Честно говоря, мне кажется, что если бы он убил Дантеса, то вся русская этика пошла бы по другому пути. Ведь Пушкин, понимаете, христологическая фигура, основатель не столько нашей поэтики, сколько нашей этики. И многие пушкинские максимы нами реализуются подсознательно: «есть упоение в бою и бездны мрачной на краю» — безусловно, «поэзия выше нравственности или, по крайней мере, совсем иное дело» — безусловно, «мщение есть добродетель христианская» — безусловно. Вот если бы он убил Дантеса, я думаю, отношение в России к моральной роли художника и к гению и злодейству был бы иным.
Мы вообще живем в эпоху великой ломки этических представлений. Мы понимаем, что мораль — это дело, формулируемое заново в каждом отдельно случае, как говорит Лешек Колаковский. Оно никогда не застывает в окончательную догму, потому что мы все-таки живем в эпоху морали, а не в эпоху закона. И поэтому, мне кажется, что проблема пушкинского христологического жертвоприношения финального во многом заложила матрицу русского пути: «погибнуть и смертью победить», «смертию смерть поправ». Точно так же, как главные эпосы русской литературы — это эпосы о победе ценой поражения.

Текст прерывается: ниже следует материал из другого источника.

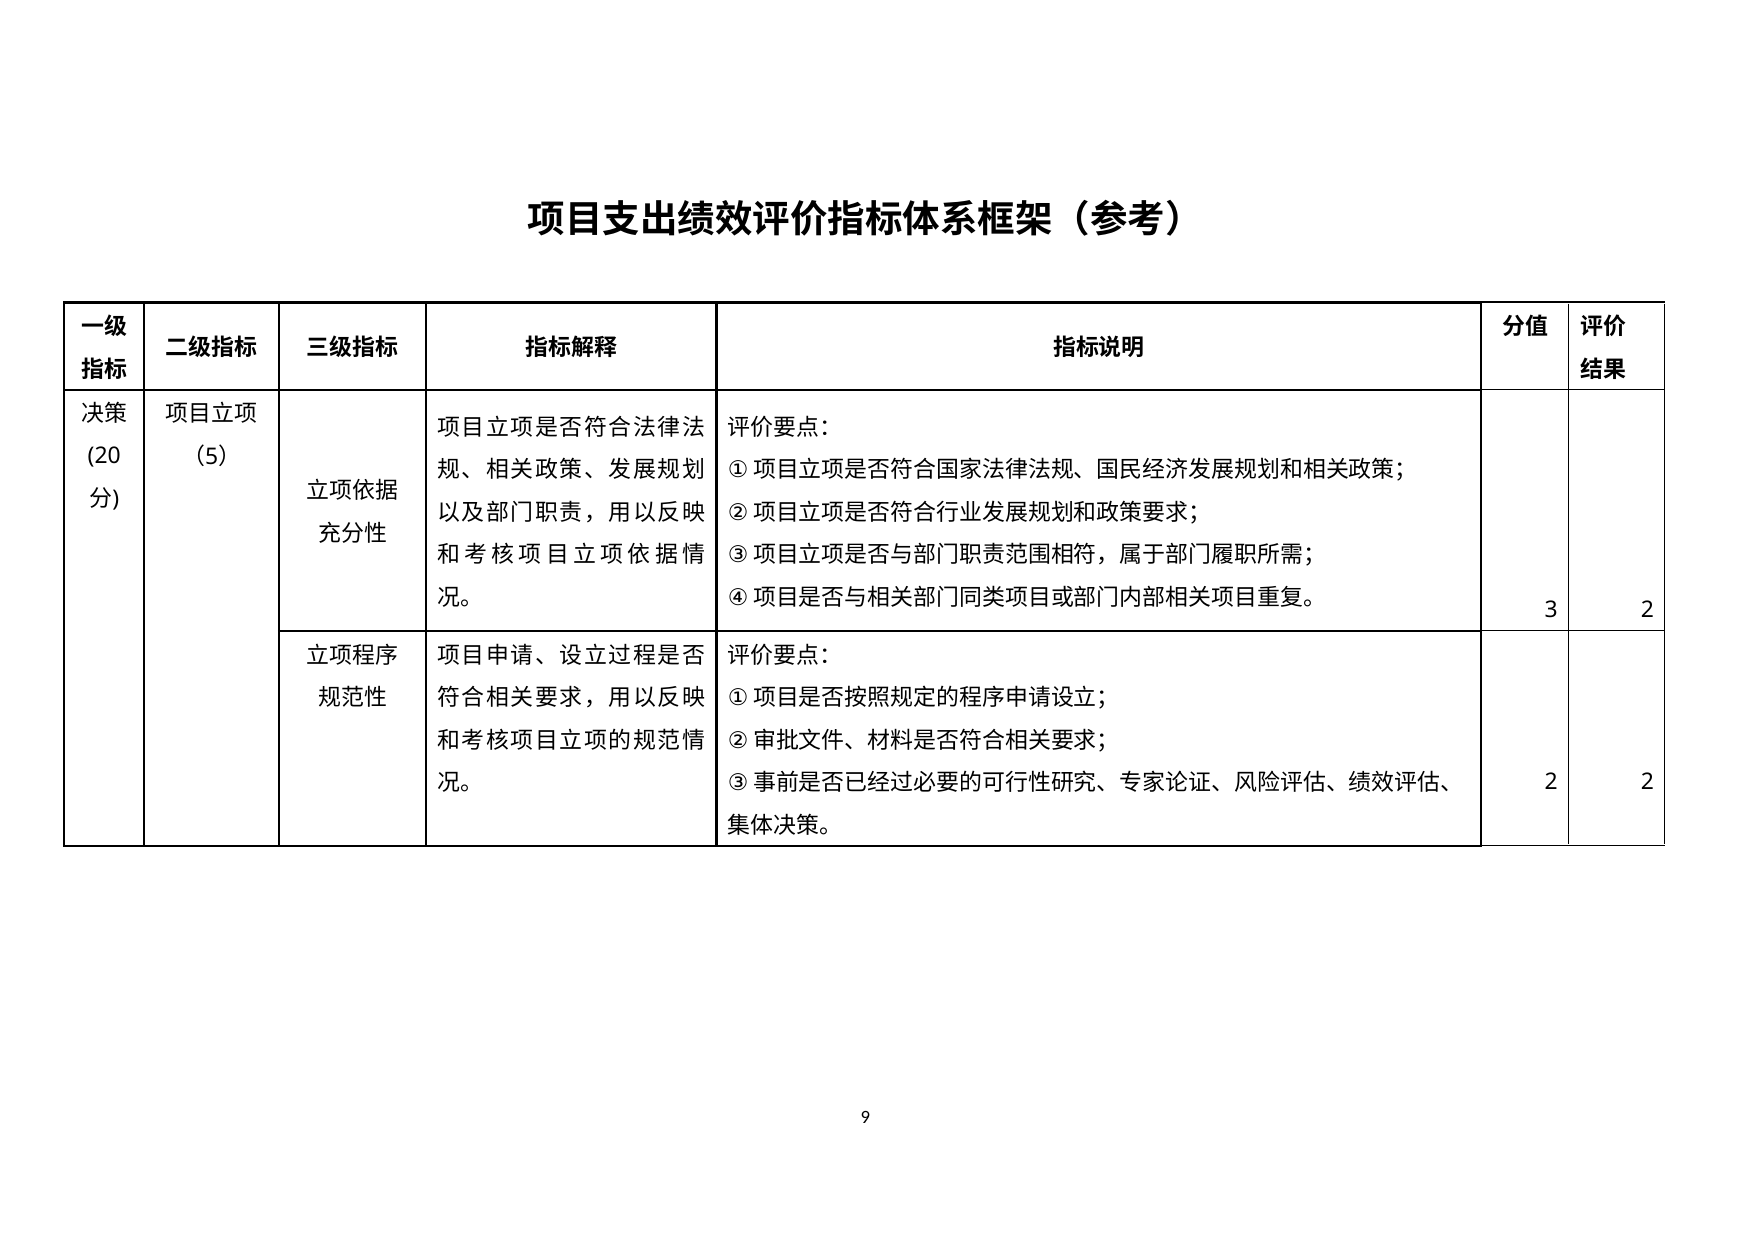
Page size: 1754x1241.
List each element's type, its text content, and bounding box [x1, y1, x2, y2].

table_cell 项目申请、设立过程是否符合相关要求，用以反映和考核项目立项的规范情况。 [427, 632, 715, 844]
subtitle 项目支出绩效评价指标体系框架（参考） [177, 174, 1553, 259]
table_cell 2 [1569, 631, 1664, 844]
table_cell 3 [1482, 390, 1568, 630]
table_cell 项目立项是否符合法律法规、相关政策、发展规划以及部门职责，用以反映和考核项目立项依据情况。 [427, 391, 715, 630]
table_header 二级指标 [145, 304, 278, 388]
table_cell 评价要点： ①项目立项是否符合国家法律法规、国民经济发展规划和相关政策； ②项目立项是否符合行业发展规划和政策要求； ③项目立项是否与部门职责范围相符，属于部门履职所需； ④项目是否与相关部门同类项目或部门内部相关项目重复。 [718, 391, 1480, 630]
table_cell 决策(20分) [65, 391, 143, 844]
table_cell 立项程序 规范性 [280, 632, 425, 844]
table_header 三级指标 [280, 304, 425, 388]
table_header 一级指标 [65, 304, 143, 388]
table_cell 2 [1482, 631, 1568, 844]
table_cell 立项依据 充分性 [280, 391, 425, 630]
table_header 指标解释 [427, 304, 715, 388]
table_cell 项目立项（5） [145, 391, 278, 844]
table_header 指标说明 [718, 304, 1480, 388]
table_header 分值 [1482, 303, 1568, 388]
table_cell 2 [1569, 390, 1664, 630]
table_cell 评价要点： ①项目是否按照规定的程序申请设立； ②审批文件、材料是否符合相关要求； ③事前是否已经过必要的可行性研究、专家论证、风险评估、绩效评估、集体决策。 [718, 632, 1480, 844]
table_header 评价 结果 [1569, 303, 1664, 388]
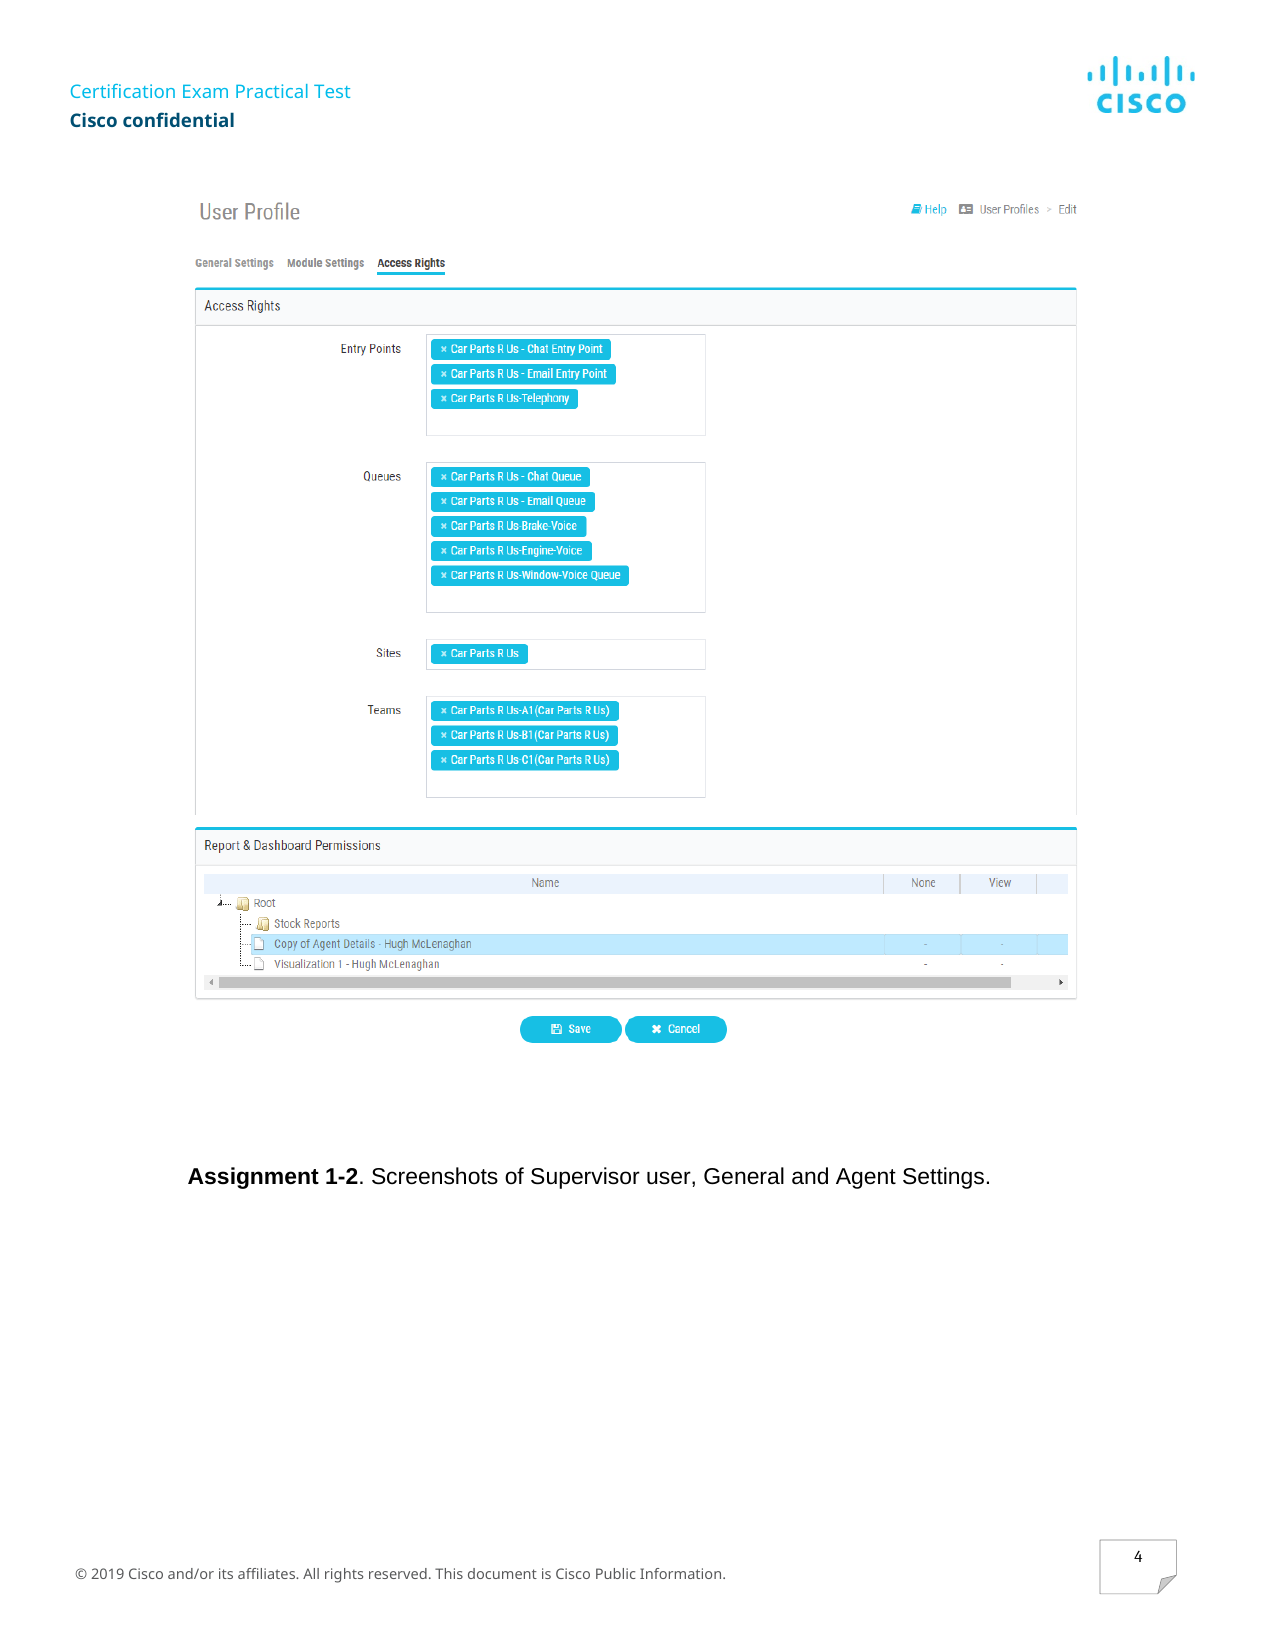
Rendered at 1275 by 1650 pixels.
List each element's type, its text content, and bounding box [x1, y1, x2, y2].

Наверное, так, но интересно было бы проанализировать ситуацию в другое время, менее раскаленное. Ей-богу, мне кажется, что коронавирус, которым многие переболели бессимптомно, сделал людей более нервозными и более, так сказать, бескомпромиссными. Поэтому сейчас, когда любой вопрос превращается, говоря по-солженицынски, каленый клин, не очень уместно обсуждать такие абстракции. Но если бы Пушкин убил Дантеса, погиб сам при этом или выжил бы благополучно и поехал бы после этого в ссылку, и в Святогорском монастыре написал бы новую драму или историю Петра. Русская этика была бы другой, но она сложилась так, как сложилась. Если бы, понимаете, Христос ускользнул от распятия — а у него были такие варианты, помните последнее искушение Христа?— история мира была бы другой. Но она сложилась так, поэтому Пушкин прожил 37 лет и погиб, поправ Дантеса, поправ всех современников этой мученической и героической гибелью. Другой истории у нас нет. А какая могла бы быть интересная! И сколько подонков оказались бы наказаны! И сколько замечательных людей заплатили бы за это перерождением, безусловно.